I am running everything in databricks. (everything is under the assumption that the data is pyspark dataframe)

The scenario is: I have 40 files read as delta files in ADLS n then apply a series of transformation function(thru loop FIFO flow). At last, write as delta files in ADLS.

df.write.format("delta").mode('append').save(...)

For each file, its about 10k rows and the whole process time takes about 1 hour.

I am curious if anyone can answer the question as below:

  1. is loop a good approach to apply those transformations? is there better way to parallelly applying those functions to all files at once?
  2. what is the common avg time to load delta table for a file with 10k row?
  3. any suggestion for me to improve the performance?
  • 1. Can you show your transformation codes? What is spec of your worker type of the cluster? 2. I am working with nearly 100 million records without any performance issues (it is taking about a few minutes to load and write), so for me, this seems to be a problem with transformation or infrastructure. 3. you may tune up your transformation logic, or use higher cluster spec. – Phuri Chalermkiatsakul Apr 29 '22 at 06:54
  • I am appending 200k records per second to delta table and have no problem. Make sure you run optimize with vacuum on your table. – Dariusz Krynicki Oct 15 '22 at 20:35

1 Answers1

0

You said you run all in Databricks.
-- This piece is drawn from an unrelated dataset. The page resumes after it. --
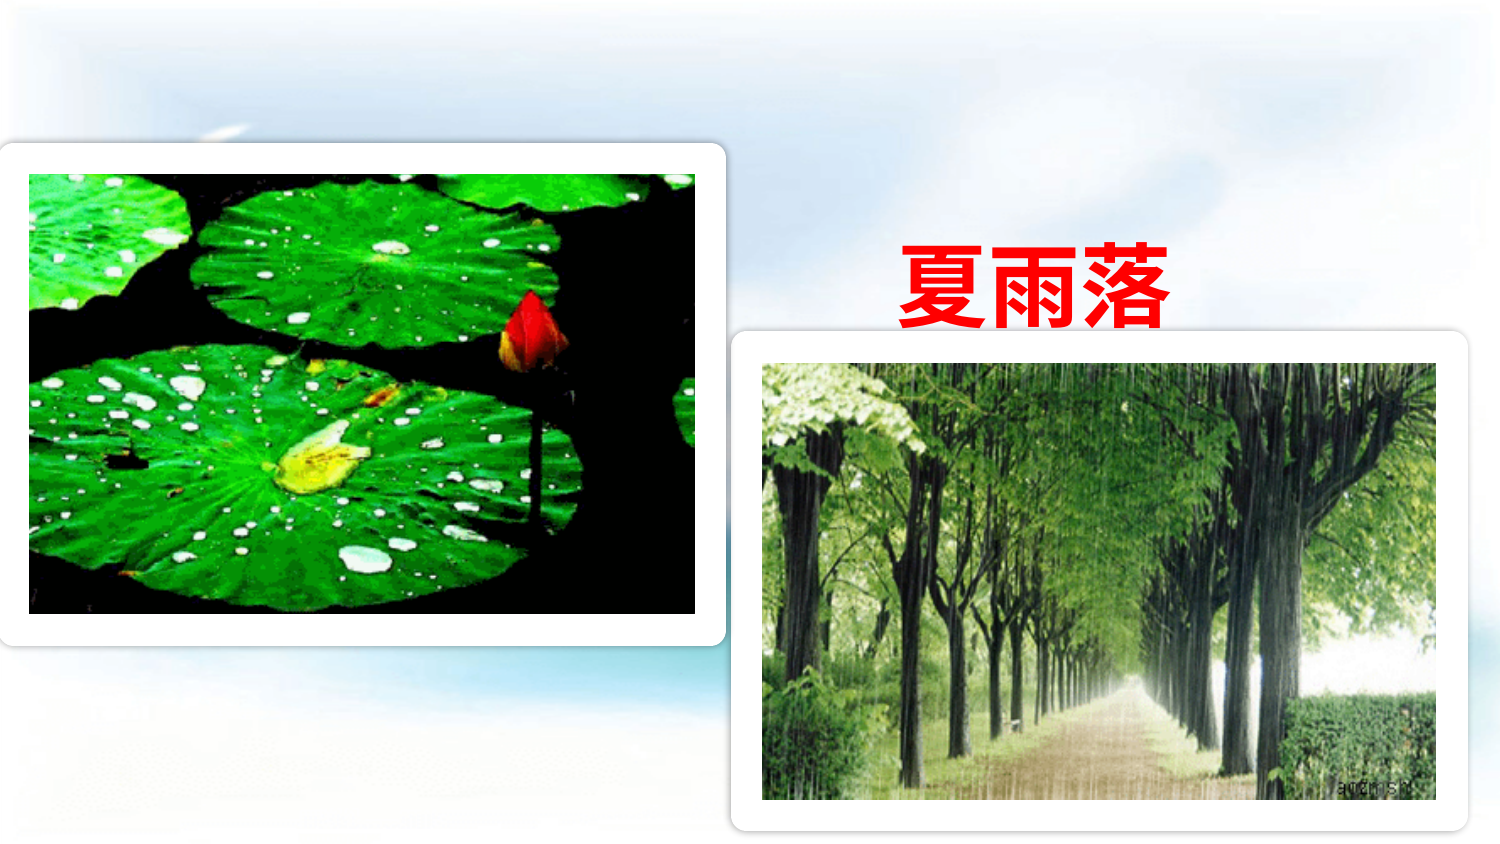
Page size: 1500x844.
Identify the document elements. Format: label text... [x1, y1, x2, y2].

Assuming you are using latest version of delt:

  1. Set delta.autoCompact
  2. set shuffle partitions to auto
  3. Set delta.deletedFileRetentionDuration
  4. Set delta.logRetentionDuration
  5. When you write DF use partitionBy
  6. When you write DF you may want to reparation but don't have you
  7. You may want to set maxRecordsPerFile in your writer options
  8. Show us the code as it seems like your processing code is bottleneck.
Dariusz Krynicki
  • 2,544
  • 1
  • 22
  • 47